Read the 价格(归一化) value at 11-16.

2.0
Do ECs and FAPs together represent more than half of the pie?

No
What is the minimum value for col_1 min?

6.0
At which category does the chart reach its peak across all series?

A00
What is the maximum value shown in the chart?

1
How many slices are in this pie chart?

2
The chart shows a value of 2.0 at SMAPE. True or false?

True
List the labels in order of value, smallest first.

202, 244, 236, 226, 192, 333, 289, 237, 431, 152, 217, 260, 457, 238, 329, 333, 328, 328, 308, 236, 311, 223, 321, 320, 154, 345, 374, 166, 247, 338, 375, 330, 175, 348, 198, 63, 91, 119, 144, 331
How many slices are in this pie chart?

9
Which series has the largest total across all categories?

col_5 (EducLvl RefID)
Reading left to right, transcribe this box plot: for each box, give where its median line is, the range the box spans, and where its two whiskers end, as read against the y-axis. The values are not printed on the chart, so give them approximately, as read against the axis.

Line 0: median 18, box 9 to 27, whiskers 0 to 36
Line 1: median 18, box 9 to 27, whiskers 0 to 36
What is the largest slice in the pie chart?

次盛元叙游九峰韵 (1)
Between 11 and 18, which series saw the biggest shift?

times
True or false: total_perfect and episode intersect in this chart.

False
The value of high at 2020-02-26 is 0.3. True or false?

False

........

Aim of the exercise:
Print all of the records above again, line for line and character for character, with nothing added, dropped, or changed.

Response for this exercise:
Read the 价格(归一化) value at 11-16.

2.0
Do ECs and FAPs together represent more than half of the pie?

No
What is the minimum value for col_1 min?

6.0
At which category does the chart reach its peak across all series?

A00
What is the maximum value shown in the chart?

1
How many slices are in this pie chart?

2
The chart shows a value of 2.0 at SMAPE. True or false?

True
List the labels in order of value, smallest first.

202, 244, 236, 226, 192, 333, 289, 237, 431, 152, 217, 260, 457, 238, 329, 333, 328, 328, 308, 236, 311, 223, 321, 320, 154, 345, 374, 166, 247, 338, 375, 330, 175, 348, 198, 63, 91, 119, 144, 331
How many slices are in this pie chart?

9
Which series has the largest total across all categories?

col_5 (EducLvl RefID)
Reading left to right, transcribe this box plot: for each box, give where its median line is, the range the box spans, and where its two whiskers end, as read against the y-axis. The values are not printed on the chart, so give them approximately, as read against the axis.

Line 0: median 18, box 9 to 27, whiskers 0 to 36
Line 1: median 18, box 9 to 27, whiskers 0 to 36
What is the largest slice in the pie chart?

次盛元叙游九峰韵 (1)
Between 11 and 18, which series saw the biggest shift?

times
True or false: total_perfect and episode intersect in this chart.

False
The value of high at 2020-02-26 is 0.3. True or false?

False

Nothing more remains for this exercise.